Sur le plan strictement artistique, Kendrick a toujours alterné entre projets denses et moments de respiration plus crus, plus directs. Ce morceau semble appartenir à cette seconde catégorie — une façon de rappeler qu'il n'a pas besoin de se justifier en permanence, qu'il peut simplement rapper avec plaisir sur un beat qui roule. Si l'on se fie aux tendances observées dans sa discographie, cette capacité à switcher de registre sans perdre en crédibilité est l'une de ses signatures les plus constantes.

La scène musicale du moment

En 2024, le rap américain traverse une période schizophrène. D'un côté, le drill et ses déclinaisons régionales continuent de dominer les charts, portés par des artistes qui misent sur la menace sourde et une production minimaliste. De l'autre, on observe un retour d'intérêt pour des flows plus construits, plus chargés en références, en réaction à ce que certains critiques appellent la "platitude" du rap mainstream récent. Kendrick incarne ce second courant sans vraiment s'y enfermer : il garde une liberté de mouvement que peu d'artistes de sa génération peuvent encore se permettre.

Squabble Up se situe quelque part entre ces deux pôles. Le morceau n'est pas une démonstration technique au sens classique, mais il n'abandonne pas non plus la densité qui caractérise les meilleurs moments du rappeur. Autour de lui, des artistes comme Future, Young Thug — dont l'influence reste tangible même depuis sa détention — ou encore des figures plus récentes comme Sexyy Red ont tracé un espace où l'image compte autant que les paroles. Kendrick n'entre pas dans ce jeu de la même façon, mais il l'observe, et certaines de ses inflexions sur ce titre en portent la marque.

Ce que la chanson dit de son temps

Le titre lui-même, Squabble Up, renvoie à l'idée de se battre, de s'embrouiller — mais avec une forme de légèreté dans la formulation. Ce n'est pas une déclaration de guerre solennelle, c'est presque une invitation à la bagarre bon enfant. Cette nuance dit quelque chose d'important sur le rapport contemporain au conflit dans le hip-hop : la confrontation est devenue spectacle, presque entertainment. Ce que Kendrick semble faire ici, c'est jouer avec les codes de cette théâtralisation tout en gardant une distance ironique. Il maîtrise le genre suffisamment bien pour en souligner les mécanismes sans les dénoncer frontalement.

Sur le fond, le morceau parle de posture, de confiance en soi, de la capacité à tenir face à l'adversité — des thèmes récurrents dans le rap depuis ses origines, mais qui résonnent différemment après une année 2024 où les hiérarchies ont été bousculées publiquement. Dans un contexte où la crédibilité d'un rappeur peut se construire ou s'effondrer en quelques tweets, défendre son territoire sans en avoir l'air devient une forme d'intelligence culturelle. Le morceau ne prend pas la posture du vainqueur qui rend des comptes : il avance.

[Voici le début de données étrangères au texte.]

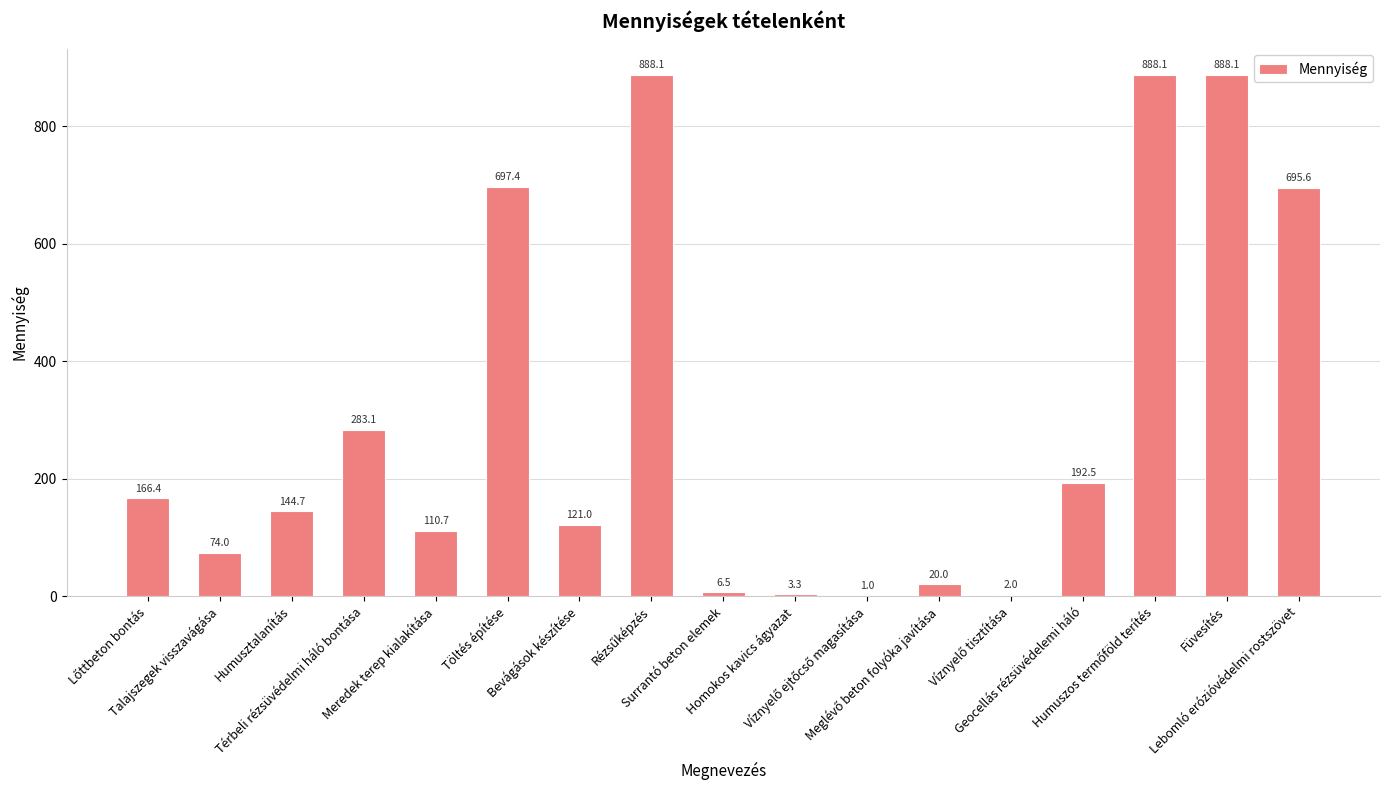

Does the chart contain stacked bars?

No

Il y a aussi quelque chose de très californien dans l'énergie du titre. La West Coast a toujours eu sa façon propre de traiter la bravade — plus souple, moins frontale que New York, plus solaire que Chicago. Squabble Up s'inscrit dans cette tradition géographique, celle de Compton et de Los Angeles, qui produit un rap habité par le soleil autant que par la tension. À une époque où les identités régionales dans le rap ont tendance à se diluer dans un son globalisé, ce marqueur local fonctionne presque comme un ancrage volontaire.

Conclusion

Ce que Squabble Up révèle peut-être le mieux, c'est la liberté que procure une position dominante assumée. Kendrick n'a plus grand-chose à prouver en 2024, et ce morceau en est la démonstration la plus décontractée. La vraie question que pose ce titre, c'est celle de l'après : comment un artiste continue-t-il à exister dans la durée quand il a déjà gagné la plupart des batailles qu'on lui tendait ? La réponse semble être, ici, de continuer à rapper parce que ça lui plaît — et de laisser le reste se régler sur le terrain.